Last call to be a ‘bloggers’ circle’ pioneer

July 17, 2009 by
Filed under: The RSA 

Monday sees the launch of ‘bloggers’ circle’. This was an idea first developed by my old chum Matt Cain following up comments on this site. The RSA has given a small amount of money for the limited start up costs.

Bloggers’ circle is inspired by three reflections on the blogosphere:

• There are too many writers chasing too few readers. Most bloggers have only their own site as a platform. This means it is hard for them to compete with bloggers who have a mass media outlet, like a national newspaper or broadcaster.  ‘Amateur’ bloggers need to collaborate to provide each other with a platform for their content.

• Bloggers are day to day scribblers but, like any writer, there are times when they feel they have hit the spot – a post that really deserves to be more widely read and discussed. But what can a blogger do to get these posts through to a wider audience than usual?

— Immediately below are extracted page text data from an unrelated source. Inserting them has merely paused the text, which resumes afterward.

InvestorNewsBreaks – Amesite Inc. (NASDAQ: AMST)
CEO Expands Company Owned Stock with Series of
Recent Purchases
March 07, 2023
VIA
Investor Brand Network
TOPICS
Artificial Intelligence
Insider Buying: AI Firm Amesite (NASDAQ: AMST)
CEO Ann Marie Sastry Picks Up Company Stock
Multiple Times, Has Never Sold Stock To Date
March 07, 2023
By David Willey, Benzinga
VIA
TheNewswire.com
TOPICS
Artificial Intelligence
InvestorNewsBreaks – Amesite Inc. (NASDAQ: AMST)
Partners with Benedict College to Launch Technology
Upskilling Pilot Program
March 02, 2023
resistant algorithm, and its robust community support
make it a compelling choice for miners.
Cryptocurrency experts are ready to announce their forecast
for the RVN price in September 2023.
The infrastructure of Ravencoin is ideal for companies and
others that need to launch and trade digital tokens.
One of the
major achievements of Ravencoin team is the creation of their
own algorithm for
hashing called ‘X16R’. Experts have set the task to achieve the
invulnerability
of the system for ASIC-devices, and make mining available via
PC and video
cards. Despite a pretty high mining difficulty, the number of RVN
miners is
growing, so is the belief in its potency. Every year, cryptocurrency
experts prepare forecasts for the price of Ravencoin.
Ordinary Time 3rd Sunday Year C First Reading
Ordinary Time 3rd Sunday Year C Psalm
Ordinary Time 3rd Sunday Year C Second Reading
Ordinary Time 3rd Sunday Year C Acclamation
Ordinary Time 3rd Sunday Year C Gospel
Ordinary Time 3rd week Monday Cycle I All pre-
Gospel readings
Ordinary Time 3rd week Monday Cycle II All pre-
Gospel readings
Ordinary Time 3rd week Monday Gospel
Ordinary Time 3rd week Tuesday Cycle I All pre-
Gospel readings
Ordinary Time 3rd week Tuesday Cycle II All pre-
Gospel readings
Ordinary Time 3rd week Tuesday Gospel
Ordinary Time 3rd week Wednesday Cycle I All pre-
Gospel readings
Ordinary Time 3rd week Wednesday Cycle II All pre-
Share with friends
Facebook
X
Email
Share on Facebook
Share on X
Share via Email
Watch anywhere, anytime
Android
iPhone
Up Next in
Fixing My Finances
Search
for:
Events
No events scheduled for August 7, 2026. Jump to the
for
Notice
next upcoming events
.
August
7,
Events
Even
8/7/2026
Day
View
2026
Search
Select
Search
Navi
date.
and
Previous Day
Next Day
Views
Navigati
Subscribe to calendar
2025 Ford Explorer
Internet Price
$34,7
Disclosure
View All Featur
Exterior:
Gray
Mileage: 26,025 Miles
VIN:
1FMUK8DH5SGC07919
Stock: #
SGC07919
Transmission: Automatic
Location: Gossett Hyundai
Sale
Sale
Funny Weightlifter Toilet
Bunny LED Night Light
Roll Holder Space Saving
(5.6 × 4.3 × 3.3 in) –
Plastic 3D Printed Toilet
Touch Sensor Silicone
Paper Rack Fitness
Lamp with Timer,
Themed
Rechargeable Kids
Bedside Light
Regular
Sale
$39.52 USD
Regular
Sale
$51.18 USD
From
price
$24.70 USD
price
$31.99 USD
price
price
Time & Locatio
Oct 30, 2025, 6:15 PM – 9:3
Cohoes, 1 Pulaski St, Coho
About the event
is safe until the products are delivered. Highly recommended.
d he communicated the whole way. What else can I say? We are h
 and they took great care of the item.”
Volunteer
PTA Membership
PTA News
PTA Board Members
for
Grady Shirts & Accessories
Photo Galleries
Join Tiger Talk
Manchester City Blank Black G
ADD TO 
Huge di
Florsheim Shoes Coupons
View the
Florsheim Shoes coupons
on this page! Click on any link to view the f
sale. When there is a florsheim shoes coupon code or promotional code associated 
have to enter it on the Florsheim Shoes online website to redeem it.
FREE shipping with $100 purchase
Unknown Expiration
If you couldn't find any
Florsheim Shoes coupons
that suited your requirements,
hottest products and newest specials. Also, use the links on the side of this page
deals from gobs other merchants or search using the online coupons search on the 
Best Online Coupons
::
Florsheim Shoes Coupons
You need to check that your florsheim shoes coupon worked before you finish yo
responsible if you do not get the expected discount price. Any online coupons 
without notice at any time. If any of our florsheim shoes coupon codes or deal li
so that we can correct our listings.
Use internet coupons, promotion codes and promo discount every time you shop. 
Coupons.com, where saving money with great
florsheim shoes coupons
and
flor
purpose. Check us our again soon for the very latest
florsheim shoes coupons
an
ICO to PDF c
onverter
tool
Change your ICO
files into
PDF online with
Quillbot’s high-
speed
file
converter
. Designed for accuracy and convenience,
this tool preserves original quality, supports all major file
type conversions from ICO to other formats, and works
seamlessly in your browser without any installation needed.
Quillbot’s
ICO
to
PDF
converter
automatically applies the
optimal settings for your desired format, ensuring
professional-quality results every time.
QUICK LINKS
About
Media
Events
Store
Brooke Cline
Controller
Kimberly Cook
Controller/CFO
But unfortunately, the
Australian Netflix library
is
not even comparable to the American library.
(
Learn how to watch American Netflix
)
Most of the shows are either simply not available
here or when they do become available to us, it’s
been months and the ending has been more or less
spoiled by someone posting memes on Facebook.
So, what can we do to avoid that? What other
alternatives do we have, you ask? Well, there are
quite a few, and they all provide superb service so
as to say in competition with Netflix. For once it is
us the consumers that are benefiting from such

• Bloggers come in all shapes and sizes and with a million and one perspectives on the world. But blogging isn’t just self indulgent rambling. It is a particular form of expression with its own conventions and qualities. To promote their art, bloggers should be able to put aside differences of opinion and recognise what makes a great blog post. Bloggers’ circle is a way to develop and celebrate the art of the great post.

The collaborative rules of bloggers’ circle involve members submitting up to five posts a month which they think deserve wider consumption. In return members are required at least twice a month to mention and link to one of the posts recommended by their peers. To provide an extra incentive there will be a post of the month for the most cross referenced post, and there is even a cash prize for the first month.

Matt has an initial group of thirty or so bloggers signed up, including yours truly, but I know he would welcome other people. At this first stage, the task of the circle members is to make it work. Like most web-based innovations the idea is bound to metamorphose into something slightly, or even radically, different to the vision of its initial architects.

We are starting small and maybe we won’t succeed but it’s always worth having a dream. Imagine if there were hundreds or even thousands of amateur bloggers signed up so that the best content we produce gained the kind of impact and recognition that is now generally restricted to professional journalists. Also think about what impact this could have in promoting those parts of the blogosphere which are collaborative, respectful and creative.



  • Sandy Trickett

    Hi Matthew,

    I am new to this, a new Fellow and a disabled member of society. I have only just seen this bloggers call and do not yet have a blog, but I will by tomorrow night!! I hope that will not be too late for me to join the circle. My theme will be my daily trials, tribulations and small successes as a disabled member of this global community and the physical one out there!!! Much more difficult to negotiate and deal with. I hope it will interest people and give them an insight into the world from two wheels instead of two legs, certainly the oxygen is not so thin down here!! I do feel that that at present there is a gap in the market, if you like, in the voice of people such as me and I hope that I can help fill that gap and enhance readers embracement and understanding of my world and the people I traverse in that world, the good, the bad and the indifferent !!

    • matthewtaylor

      Hi Sandy

      Thanks for this

      I am sure if you e-mail Bloggers Circle Matt Cain who manages it can explain how to join

  • David Wilcox

    Not sure if I’m in the circle or not … but it is a great idea, and underpinned by this article from Michael Gilbert. In it he argues that the blogs of nonprofit CEOs should be seen as a relationship-building tool, not just a publication. Building connections through a circle, and outwards from there, is a great way to do that.
    One thing at a time – but it could also work very well within the emerging RSA online networks as well as outside. Ask people to blog on their networks, encouraged at first by posts from Matthew, and then by each other. Great demonstration of leadership 2.0.